* **PROBLEM STATEMENT**
Filtering the records below, copy only those lines that include the word "Foundation".

* **EXTRACTED INFORMATION**
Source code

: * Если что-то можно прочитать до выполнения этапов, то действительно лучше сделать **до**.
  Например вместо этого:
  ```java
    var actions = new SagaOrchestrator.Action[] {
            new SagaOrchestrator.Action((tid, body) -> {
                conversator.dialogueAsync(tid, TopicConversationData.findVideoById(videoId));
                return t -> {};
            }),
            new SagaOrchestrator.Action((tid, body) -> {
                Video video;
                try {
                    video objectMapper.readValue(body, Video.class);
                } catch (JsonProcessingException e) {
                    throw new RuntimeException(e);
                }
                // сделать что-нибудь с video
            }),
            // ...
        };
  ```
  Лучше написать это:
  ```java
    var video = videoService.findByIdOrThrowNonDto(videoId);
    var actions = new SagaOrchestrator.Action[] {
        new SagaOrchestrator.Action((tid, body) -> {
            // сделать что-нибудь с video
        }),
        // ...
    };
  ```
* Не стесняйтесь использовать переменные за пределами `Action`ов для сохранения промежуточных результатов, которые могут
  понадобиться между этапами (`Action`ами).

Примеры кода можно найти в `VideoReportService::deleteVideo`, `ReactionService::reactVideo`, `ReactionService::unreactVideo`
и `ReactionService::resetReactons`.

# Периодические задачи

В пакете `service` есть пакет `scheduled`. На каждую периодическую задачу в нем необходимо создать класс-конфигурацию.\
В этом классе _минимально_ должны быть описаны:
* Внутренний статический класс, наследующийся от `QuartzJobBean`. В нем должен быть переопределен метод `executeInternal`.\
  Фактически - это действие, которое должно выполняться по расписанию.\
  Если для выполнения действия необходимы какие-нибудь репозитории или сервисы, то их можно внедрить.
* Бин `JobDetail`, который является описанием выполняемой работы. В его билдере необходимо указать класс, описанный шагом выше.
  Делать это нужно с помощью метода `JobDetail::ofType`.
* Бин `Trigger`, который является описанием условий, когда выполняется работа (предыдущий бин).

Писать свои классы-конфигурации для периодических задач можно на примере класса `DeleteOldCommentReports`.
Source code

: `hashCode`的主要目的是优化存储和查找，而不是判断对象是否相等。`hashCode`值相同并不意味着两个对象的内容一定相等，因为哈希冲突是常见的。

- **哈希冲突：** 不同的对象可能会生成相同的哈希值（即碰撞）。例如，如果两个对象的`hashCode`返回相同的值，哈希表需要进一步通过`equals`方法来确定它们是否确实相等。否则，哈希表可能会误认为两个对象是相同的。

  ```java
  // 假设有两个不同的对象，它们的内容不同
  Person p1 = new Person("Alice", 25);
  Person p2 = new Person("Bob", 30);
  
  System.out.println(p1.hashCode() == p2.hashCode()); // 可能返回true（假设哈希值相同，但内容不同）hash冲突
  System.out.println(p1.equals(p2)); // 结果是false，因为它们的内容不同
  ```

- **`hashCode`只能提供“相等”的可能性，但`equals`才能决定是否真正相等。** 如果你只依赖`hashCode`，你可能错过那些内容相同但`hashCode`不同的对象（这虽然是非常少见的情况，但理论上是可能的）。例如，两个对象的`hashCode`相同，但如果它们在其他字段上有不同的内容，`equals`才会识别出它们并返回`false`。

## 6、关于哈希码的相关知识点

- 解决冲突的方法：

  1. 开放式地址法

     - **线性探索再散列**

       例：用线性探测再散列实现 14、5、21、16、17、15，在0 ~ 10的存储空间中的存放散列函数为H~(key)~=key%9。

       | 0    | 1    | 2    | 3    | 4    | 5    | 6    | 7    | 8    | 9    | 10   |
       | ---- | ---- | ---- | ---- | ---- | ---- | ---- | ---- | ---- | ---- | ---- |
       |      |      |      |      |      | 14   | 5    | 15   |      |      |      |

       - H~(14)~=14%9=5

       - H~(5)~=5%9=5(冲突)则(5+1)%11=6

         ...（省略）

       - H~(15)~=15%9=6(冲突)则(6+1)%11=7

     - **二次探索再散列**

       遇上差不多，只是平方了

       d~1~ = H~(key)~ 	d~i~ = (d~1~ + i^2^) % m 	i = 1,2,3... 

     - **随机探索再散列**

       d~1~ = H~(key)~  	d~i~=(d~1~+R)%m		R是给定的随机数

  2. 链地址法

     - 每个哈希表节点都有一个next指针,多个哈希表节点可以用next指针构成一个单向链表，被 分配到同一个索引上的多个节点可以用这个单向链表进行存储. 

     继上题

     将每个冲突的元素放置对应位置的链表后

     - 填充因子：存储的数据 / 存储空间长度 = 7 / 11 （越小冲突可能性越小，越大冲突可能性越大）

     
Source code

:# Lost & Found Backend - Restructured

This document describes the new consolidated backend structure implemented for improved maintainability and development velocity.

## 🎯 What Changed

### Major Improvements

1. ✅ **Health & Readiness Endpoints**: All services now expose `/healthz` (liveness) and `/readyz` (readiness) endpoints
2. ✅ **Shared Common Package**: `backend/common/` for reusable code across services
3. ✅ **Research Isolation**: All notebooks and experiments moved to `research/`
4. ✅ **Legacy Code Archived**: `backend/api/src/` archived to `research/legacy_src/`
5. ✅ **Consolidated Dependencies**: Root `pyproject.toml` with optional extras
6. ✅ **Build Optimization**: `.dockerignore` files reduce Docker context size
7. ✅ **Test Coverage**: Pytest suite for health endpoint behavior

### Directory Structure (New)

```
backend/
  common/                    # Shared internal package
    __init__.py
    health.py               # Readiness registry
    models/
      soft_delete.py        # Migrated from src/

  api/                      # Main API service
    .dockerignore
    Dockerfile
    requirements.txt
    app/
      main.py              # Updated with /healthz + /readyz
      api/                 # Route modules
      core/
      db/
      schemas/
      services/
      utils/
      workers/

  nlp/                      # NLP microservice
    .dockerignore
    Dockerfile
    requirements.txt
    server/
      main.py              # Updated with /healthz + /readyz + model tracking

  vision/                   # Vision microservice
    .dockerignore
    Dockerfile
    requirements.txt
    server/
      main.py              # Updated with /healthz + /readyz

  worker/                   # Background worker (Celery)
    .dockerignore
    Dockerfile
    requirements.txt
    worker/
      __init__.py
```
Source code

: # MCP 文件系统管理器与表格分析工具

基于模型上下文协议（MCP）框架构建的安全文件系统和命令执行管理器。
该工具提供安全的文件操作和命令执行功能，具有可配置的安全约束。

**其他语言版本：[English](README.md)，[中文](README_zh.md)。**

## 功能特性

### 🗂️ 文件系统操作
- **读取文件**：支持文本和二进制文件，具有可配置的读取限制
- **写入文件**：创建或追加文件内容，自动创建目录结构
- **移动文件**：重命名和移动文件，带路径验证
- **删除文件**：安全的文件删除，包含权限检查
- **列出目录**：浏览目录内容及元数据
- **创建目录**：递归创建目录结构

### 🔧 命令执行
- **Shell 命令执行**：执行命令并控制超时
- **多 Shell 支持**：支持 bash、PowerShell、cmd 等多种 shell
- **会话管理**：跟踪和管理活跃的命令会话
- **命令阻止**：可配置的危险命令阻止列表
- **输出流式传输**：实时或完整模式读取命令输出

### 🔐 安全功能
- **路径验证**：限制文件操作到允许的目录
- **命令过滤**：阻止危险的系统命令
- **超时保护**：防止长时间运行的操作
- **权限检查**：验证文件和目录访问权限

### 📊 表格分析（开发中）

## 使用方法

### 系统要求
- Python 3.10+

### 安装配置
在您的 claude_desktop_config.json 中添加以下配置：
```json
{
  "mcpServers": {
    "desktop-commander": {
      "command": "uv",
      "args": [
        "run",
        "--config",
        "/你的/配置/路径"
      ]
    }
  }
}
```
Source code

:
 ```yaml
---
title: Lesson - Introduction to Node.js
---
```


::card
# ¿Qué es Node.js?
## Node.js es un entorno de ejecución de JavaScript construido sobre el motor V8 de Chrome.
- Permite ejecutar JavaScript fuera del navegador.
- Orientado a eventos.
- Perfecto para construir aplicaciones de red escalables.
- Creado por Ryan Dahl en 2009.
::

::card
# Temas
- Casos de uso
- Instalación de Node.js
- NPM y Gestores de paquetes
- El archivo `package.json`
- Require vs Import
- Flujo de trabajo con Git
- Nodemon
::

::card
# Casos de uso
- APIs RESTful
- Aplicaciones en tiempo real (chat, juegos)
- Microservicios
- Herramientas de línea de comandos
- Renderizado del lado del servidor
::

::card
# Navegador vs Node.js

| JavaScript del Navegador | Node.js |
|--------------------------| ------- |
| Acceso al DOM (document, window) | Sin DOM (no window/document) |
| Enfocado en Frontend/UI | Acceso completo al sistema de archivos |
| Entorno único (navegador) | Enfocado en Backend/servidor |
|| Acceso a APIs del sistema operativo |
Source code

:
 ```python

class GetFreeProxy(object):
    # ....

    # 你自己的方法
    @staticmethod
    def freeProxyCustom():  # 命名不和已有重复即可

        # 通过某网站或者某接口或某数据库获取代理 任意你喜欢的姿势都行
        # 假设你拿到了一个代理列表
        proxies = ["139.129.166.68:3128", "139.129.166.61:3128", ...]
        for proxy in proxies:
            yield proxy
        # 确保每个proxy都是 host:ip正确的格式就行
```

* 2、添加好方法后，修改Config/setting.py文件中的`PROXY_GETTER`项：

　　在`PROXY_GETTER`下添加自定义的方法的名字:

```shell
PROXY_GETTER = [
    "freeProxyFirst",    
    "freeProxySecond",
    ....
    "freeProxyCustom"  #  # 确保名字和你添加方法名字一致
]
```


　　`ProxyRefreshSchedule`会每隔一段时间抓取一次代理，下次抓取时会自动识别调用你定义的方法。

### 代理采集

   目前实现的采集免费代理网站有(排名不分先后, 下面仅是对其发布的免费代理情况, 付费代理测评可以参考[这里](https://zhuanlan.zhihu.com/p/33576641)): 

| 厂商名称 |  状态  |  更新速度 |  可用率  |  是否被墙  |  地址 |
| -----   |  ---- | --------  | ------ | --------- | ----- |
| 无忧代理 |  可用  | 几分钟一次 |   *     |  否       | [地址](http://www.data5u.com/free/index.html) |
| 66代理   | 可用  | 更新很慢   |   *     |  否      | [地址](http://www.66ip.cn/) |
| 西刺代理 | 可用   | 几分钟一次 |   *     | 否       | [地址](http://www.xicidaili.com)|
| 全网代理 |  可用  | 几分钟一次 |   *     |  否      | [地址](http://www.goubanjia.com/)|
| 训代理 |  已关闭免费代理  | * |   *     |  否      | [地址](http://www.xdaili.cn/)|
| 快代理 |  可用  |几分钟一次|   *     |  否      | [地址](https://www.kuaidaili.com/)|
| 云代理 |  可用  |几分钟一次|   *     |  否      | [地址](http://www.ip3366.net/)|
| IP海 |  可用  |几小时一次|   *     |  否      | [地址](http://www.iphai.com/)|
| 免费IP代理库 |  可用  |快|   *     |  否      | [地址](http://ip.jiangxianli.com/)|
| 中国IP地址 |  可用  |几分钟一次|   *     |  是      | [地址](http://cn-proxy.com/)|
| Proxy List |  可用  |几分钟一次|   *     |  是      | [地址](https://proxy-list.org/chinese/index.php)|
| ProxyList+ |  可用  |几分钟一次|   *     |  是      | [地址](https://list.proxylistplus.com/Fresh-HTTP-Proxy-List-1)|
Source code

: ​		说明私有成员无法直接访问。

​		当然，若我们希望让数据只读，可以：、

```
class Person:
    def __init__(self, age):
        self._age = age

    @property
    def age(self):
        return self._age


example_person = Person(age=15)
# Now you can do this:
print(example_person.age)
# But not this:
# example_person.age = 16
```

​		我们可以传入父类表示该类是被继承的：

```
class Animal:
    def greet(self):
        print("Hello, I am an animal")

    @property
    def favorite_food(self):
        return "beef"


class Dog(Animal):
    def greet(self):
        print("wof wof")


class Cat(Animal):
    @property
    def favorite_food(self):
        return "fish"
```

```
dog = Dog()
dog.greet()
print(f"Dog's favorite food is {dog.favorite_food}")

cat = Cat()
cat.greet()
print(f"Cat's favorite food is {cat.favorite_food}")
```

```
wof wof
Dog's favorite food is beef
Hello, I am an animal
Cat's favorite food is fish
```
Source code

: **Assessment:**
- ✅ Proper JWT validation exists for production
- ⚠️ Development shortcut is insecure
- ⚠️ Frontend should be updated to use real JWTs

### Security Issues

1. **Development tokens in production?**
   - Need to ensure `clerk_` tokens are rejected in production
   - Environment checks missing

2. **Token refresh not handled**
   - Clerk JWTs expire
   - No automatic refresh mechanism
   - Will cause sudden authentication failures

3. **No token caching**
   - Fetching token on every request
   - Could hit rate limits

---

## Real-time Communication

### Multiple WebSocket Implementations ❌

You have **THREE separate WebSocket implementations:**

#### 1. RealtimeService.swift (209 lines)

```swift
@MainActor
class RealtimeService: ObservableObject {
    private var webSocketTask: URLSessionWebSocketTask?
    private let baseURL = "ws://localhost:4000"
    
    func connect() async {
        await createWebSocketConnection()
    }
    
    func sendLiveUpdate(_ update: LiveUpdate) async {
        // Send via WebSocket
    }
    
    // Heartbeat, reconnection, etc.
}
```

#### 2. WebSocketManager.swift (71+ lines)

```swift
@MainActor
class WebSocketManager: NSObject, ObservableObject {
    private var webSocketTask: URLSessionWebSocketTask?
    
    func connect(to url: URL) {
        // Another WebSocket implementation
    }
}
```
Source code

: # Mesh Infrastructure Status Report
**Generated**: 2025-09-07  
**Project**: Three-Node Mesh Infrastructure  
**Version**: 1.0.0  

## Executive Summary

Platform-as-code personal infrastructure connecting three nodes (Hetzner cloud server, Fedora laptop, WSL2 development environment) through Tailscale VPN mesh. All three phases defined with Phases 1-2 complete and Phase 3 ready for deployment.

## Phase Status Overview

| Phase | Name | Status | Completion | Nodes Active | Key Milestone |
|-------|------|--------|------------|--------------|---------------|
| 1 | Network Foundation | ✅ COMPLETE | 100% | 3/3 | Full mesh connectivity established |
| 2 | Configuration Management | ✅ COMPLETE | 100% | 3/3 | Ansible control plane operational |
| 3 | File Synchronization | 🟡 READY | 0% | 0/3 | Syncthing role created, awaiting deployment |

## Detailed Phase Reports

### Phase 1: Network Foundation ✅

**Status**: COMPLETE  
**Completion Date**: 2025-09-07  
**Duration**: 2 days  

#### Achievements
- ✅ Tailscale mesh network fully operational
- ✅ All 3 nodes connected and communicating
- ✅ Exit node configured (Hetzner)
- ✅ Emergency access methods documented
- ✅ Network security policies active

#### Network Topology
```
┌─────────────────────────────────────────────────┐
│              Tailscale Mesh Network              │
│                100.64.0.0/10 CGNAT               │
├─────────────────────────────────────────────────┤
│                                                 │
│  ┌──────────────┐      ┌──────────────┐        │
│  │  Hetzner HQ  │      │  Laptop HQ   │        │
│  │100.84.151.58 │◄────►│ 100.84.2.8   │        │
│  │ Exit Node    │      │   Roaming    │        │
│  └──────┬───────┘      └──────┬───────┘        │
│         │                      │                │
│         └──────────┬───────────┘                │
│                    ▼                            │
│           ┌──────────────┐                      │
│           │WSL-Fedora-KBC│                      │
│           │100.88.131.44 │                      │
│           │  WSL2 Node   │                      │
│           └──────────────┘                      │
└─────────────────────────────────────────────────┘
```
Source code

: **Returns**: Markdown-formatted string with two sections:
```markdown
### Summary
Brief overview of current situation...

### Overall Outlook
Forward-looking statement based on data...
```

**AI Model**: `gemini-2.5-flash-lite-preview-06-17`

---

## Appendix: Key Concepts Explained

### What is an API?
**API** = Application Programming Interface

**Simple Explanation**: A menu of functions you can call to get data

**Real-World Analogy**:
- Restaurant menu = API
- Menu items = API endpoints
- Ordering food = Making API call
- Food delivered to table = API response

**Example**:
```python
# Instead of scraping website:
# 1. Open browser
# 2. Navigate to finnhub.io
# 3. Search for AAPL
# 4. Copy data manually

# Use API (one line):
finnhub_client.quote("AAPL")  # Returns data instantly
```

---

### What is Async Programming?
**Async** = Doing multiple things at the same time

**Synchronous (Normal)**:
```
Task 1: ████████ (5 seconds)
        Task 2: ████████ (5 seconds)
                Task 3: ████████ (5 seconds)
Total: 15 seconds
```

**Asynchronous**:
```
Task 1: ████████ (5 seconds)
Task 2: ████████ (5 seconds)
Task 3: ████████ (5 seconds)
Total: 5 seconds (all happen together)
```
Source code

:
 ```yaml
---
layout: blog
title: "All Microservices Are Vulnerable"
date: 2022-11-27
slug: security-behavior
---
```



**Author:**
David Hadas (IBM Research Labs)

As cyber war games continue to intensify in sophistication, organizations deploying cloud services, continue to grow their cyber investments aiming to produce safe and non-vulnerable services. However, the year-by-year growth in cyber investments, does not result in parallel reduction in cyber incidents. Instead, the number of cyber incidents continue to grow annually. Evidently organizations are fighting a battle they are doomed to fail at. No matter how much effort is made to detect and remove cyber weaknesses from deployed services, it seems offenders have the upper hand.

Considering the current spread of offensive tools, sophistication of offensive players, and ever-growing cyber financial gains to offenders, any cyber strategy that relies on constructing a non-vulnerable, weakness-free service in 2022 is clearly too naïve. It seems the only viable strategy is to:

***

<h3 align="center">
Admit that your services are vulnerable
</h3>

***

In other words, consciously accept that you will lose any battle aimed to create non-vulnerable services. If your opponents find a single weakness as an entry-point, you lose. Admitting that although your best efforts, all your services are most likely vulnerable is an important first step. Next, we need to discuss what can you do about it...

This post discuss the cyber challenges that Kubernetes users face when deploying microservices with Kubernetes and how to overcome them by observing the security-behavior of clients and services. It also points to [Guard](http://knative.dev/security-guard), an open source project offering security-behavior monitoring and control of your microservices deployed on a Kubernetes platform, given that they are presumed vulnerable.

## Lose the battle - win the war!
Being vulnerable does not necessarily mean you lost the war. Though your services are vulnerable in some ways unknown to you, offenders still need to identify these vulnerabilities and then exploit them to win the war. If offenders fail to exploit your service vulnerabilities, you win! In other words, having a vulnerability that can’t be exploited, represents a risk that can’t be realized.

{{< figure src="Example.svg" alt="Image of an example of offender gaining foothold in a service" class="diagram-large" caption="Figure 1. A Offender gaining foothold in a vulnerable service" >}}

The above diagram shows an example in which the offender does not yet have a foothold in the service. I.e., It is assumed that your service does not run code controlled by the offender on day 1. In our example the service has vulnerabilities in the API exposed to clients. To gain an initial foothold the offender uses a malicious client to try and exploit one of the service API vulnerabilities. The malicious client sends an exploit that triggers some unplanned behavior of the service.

* **SOLUTION TO THIS EXERCISE**
| 1 | Network Foundation | ✅ COMPLETE | 100% | 3/3 | Full mesh connectivity established |
### Phase 1: Network Foundation ✅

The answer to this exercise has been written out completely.